Fujifilm and FIND* Sign Development Contract to Develop Highly Sensitive Rapid Tuberculosis Diagnosis Kit for Developing Countries

FUJIFILM Corporation has signed a joint development contract with the Swiss non-profit organization FIND (Foundation for Innovative New Diagnostics) for the development of a highly-sensitive rapid tuberculosis (TB) diagnosis kit. The kit uses an immunochromatography*** method which applies silver halide amplification technology*4. FIND is an organization dedicated to advancing the development and adoption of new diagnostic technologies for infectious diseases that are suited for developing countries. Under this contract, FIND will support Fujifilm in the development of a convenient, rapid, low-cost TB diagnosis kit with high diagnostic capability for developing countries. This partnership has been selected for a subsidy by the Global Health Initiative Technology (GHIT) Fund, a fund for the development of innovative new treatments, vaccines, and diagnostic agents in Japan, receiving approximately ¥216 million. The timeline of development is from April 2016 through October 2017, for one year and seven months.
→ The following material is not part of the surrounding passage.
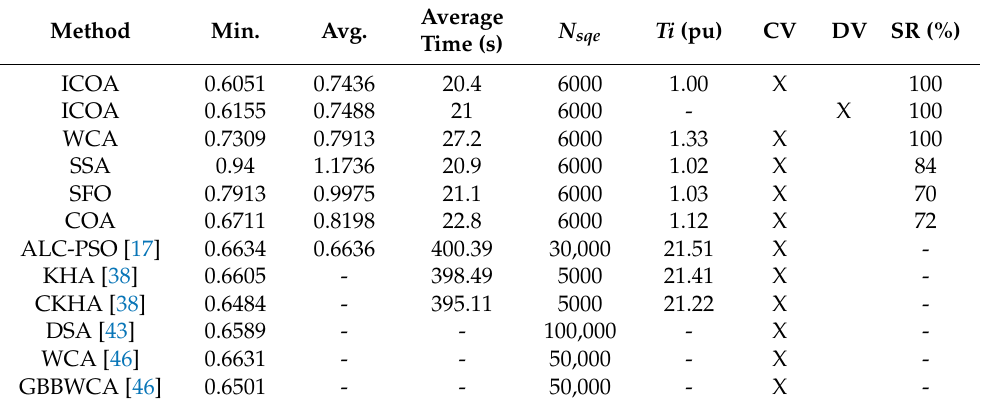
Table 9. Result comparison of TVD for the IEEE 57-bus system.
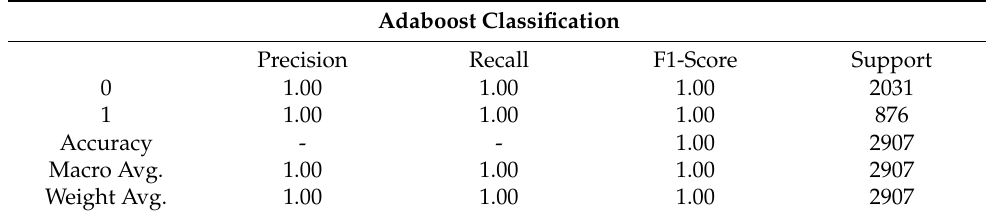
Table 3. Adaboost classification report.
TB is one of the world's major infectious diseases*5 infecting 9.6 million people, and causing the death of 1.5 million people*6 annually around the world. Of all TB patients, 86% are concentrated in developing countries in Africa and Southeast Asia*7. TB infections have a serious impact on the societies and economic activities of these countries due to the ongoing spread of the disease and the cost of medical treatment for patients. HIV is also common among populations in developing countries, and when people contract HIV, their immune systems are adversely affected, making HIV patients approximately 30 times more likely than healthy individuals to develop TB. Patients who have both TB and HIV frequently become critically ill, with one in three cases of such co-infections leading to mortality. Therefore, it is important to provide regular TB screening for people living with HIV in order to begin TB treatment at an early stage of the disease.

In developing countries, the diagnosis of TB is frequently carried out using a microscope to search a patient's sputum for the presence of the bacteria that causes TB (Mycobacterium tuberculosis). However, one issue with this method of diagnosis is that accurate results cannot always be obtained due, for example, to failure to identify the TB bacteria or due to extrapulmonary tuberculosis, which is caused by the presence of TB-causing bacteria outside the lungs. In recent years, genetic analysis of sputum, which is highly reliable, has gradually become more widespread, but this method requires laboratory technicians with specialist techniques and expensive diagnostic equipment, in addition to a steady electricity supply. Therefore, the development of an alternative diagnostic method better suited for developing countries is a pressing issue. Furthermore, it is hoped that specimens other than sputum can be used for diagnosis since there are certain patients from whom it is difficult to obtain sputum, such as small children and elderly persons, and also because sputum diagnosis is not effective in the case of extrapulmonary TB, which affects numerous HIV patients.

Fujifilm and FIND have focused on lipoarabinomannan (LAM)*8, a compound specifically produced by TB that is excreted in the urine. By using Fujifilm's highly sensitive virus detection technology, the silver halide amplification technology, Fujifilm and FIND will work to develop a kit suitable for resource-poor countries that will allow the prompt identification of the presence of the TB bacteria simply by placing a urine sample into a cartridge in a device that does not require electricity. The partners aim to develop a kit that can serve as a primary diagnostic tool for TB, including in HIV patients.

Fujifilm has already developed the highly sensitive immunochromatography influenza diagnosis system for identifying the influenza virus, and this was launched in Japan in October 2011. The system uses two different types of antibodies to identify the presence of a virus in the sample and, through simple operations, the results can be obtained in 3.5 to 15 minutes. By making use of the silver halide amplification technology used to develop photographs, this system achieves approximately 100 times the sensitivity of standard diagnostic agents*9. This proprietary technology, which allows the detection of very small volumes of influenza virus in the early stages of infection, has been highly appreciated and is being introduced at many medical institutions in Japan. Furthermore, Fujifilm is working to apply the technology to the detection of non-influenza infections such as adenovirus and the RS virus.

Fujifilm perceives solving social issues as an opportunity for growth in the medical business. Fujifilm will continue to proactively promote research and development to expand its operations and contribute to the development of medical care around the world, as well as maintain and promote public health through innovative products.